Here is a real scenario that plays out at every cloud-native company during audit season.
An auditor asks: "How do you ensure that sensitive data at rest is encrypted?" The GRC Analyst says: "Per our Data Protection Policy, all data at rest is encrypted using AES-256." The auditor says: "Show me the evidence."
The GRC Analyst opens AWS, clicks around the console, takes a screenshot of one S3 bucket showing "Default encryption: AES-256." The auditor looks at it and says: "You have 47 S3 buckets and 12 RDS instances. Show me all of them."
The GRC Engineer runs a Steampipe query that checks encryption configuration across every S3 bucket and RDS instance in every AWS account, generates a report in 30 seconds, and hands the auditor a comprehensive compliance snapshot. The audit moves on.
You cannot write that query — or that control narrative, or that Terraform module — if you don't know what S3 is, what RDS is, or how encryption at rest works for each service.

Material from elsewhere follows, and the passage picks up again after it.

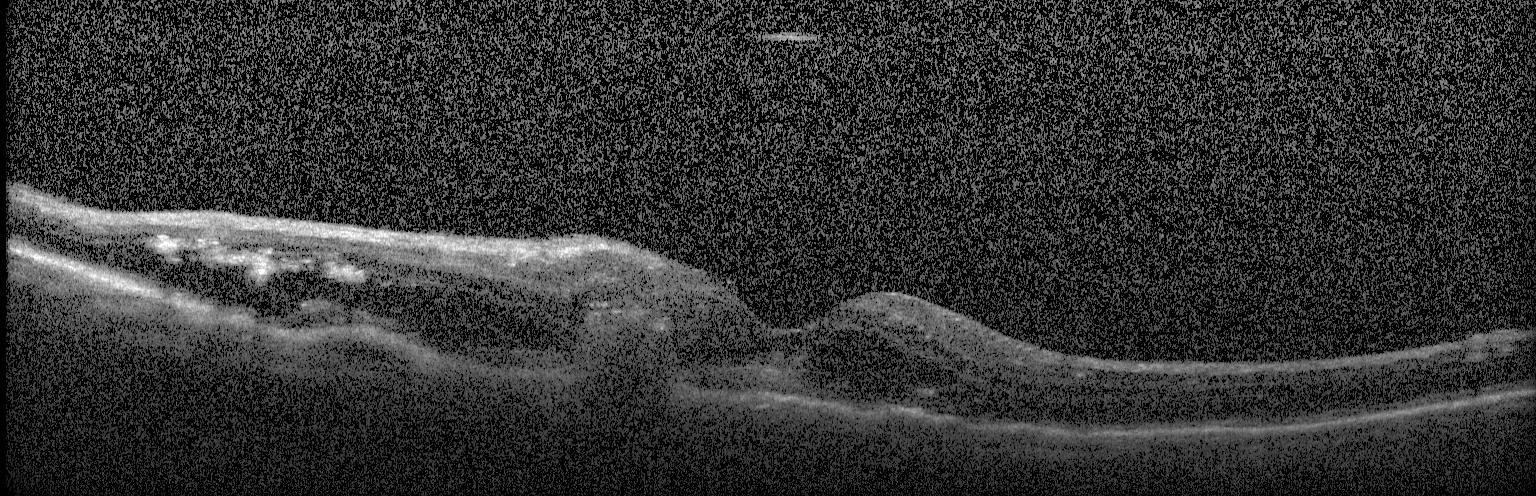

Impression: a choroidal neovascular membrane.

The knowledge in this lesson is the foundation for everything that follows. Phase 2 goes deep on identity. Phase 3 covers cloud IAM in detail. Phase 5 handles data protection. But all of them assume you know what these services are and which provider calls them what.
Where this lands
You do not need to be a cloud architect. You need to know enough to read a Terraform module, spot a misconfiguration, and explain the compliance impact. That bar is lower than most people think — and this lesson gets you most of the way there.